There are definitely harm-reduction models that can, and do, work for sex work, but legalization and regulation–when that regulatory costs are paid by either the sex worker or the customer–will not work the way you think for harm reduction. For the system to work as intended, you would also need things like national single-payer healthcare (…that isn’t constantly getting funding slashed by conservatives), and licensing that was both on-demand and free to the licensee, and you would need something to deal with the loss of income if they contracted an incurable STI. (Otherwise they would continue working, which would be a public health risk.) Inspections, compliance measures, et al. could not be a cost borne by the sew worker/clients or else you’d see non-compliance with regulatory measures. Most sex-worker advocates call for decriminalization rather than legalization/regulation because that’s the model that moves the most risk away from the sex worker, but you do need to also balance the needs of the worker against the the needs of society to a degree.

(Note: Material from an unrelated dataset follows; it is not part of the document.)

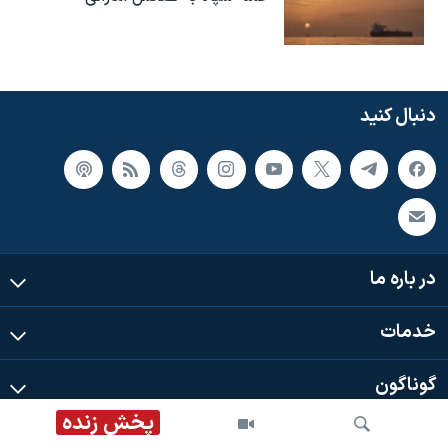
دنبال کنید
در باره ما
خدمات
گوناگون
پخش زنده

That’s… Not a good argument. Child pornography and prostitution is illegal because it’s morally reprehensible, and incredibly, profoundly harmful to children. Same with murder, robbery, theft, etc. By definition, anything that is illegal is going to be done–or controlled–only by people that are criminals.
Does prohibition stop those things entirely? No, of course it doesn’t. But it gives society tools to fight against them in a way that decriminalizing does not.